I think a lot depends on just where our heart is, and it's often very hard to tell where someone else's heart is.
It has been said that you can tell a lot about someone's priorities by looking at their checkbook. There's certainly some truth in that but it doesn't tell you anything about their prayer life and how they spend their time. Sometimes writing a check is the soft option when it comes to caring - it's easy to write a check and figure someone else can get their hands dirty doing the real work, but much harder to actually roll up your sleeves and get busy actually doing the work that needs to be done. Whether it's helping in a soup kitchen, volunteering at a social club for the old folks, adopting a troubled child, actually doing the work can often cost a whole lot more than simply writing a check and figuring Someone Else will get involved. Of course larger charities are more likely to make a big song and dance about their major donors, whereas the person who gets busy volunteering doesn't necessarily get any public recognition at all.
If you're about the public adulation the chances are your heart is in the wrong place.
As far as people who "look much like the world" I suppose it would depend on exactly how they look like the world.
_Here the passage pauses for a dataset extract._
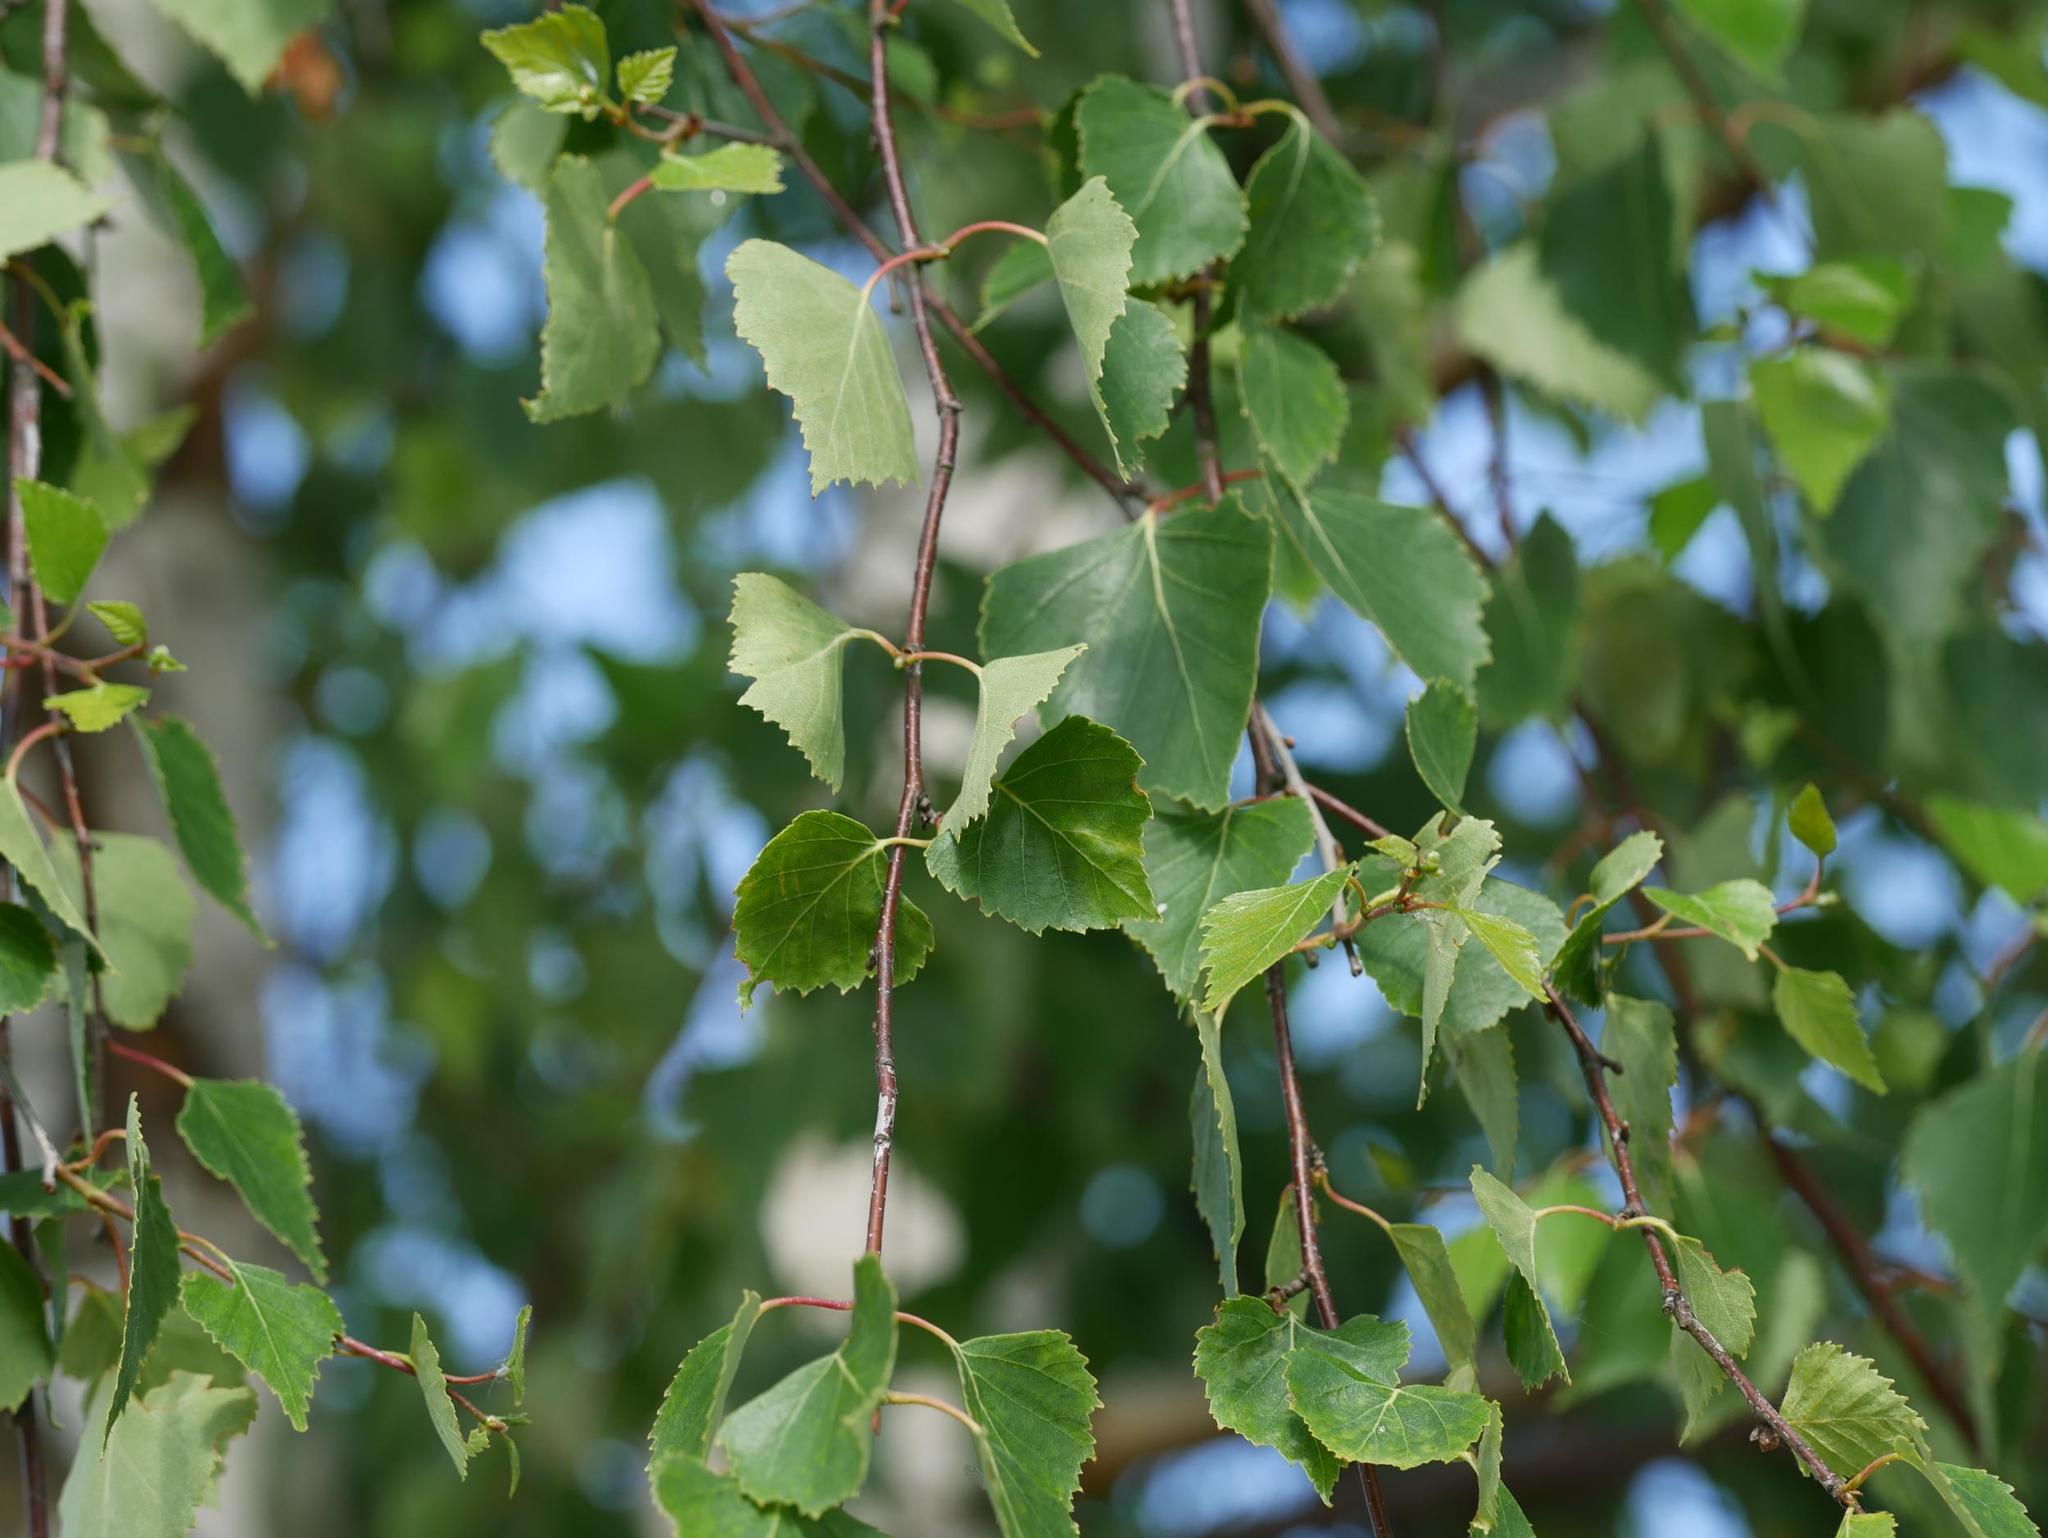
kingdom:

I've seen people use all sorts of silly circular reasoning to try and prohibit the things they dislike, with "reasoning" (the term used in its loosest possible context) that goes along the lines of "the world drinks alcohol, we should not be like the world, therefore we should not drink alcohol". Such bizarre arguments are often presented as if they were unshakeable, but then the people who present them dislike being told "the world wears clothes, we are not to be like the world, therefore we should not wear clothes" or similar. In many ways we should expect a Christian to look much like the world, in that Christians may ride the train to work, work in regular employment, collect a paycheck, hang out with friends in the evening, maybe visit the bar and have a couple of drinks, watch a sporting match, and so on. You know, all the things that "the world" does. To a casual observer they may look just like their secular counterparts. To a casual observer it may be difficult to differentiate a Christian from a non-Christian, and in many ways I don't think that has to be a problem - how exactly are we to be visibly different from a non-Christian, as observed by someone with no more contact with us than happening to be riding in the same train carriage as us? On the other hand, if it becomes clear to people based on knowing us for a time that we don't actually care for widows and orphans, don't love God, don't love our neighbor, and want nothing more than our own life of hedonism, they may be reasonable in asking whether we are truly Christians.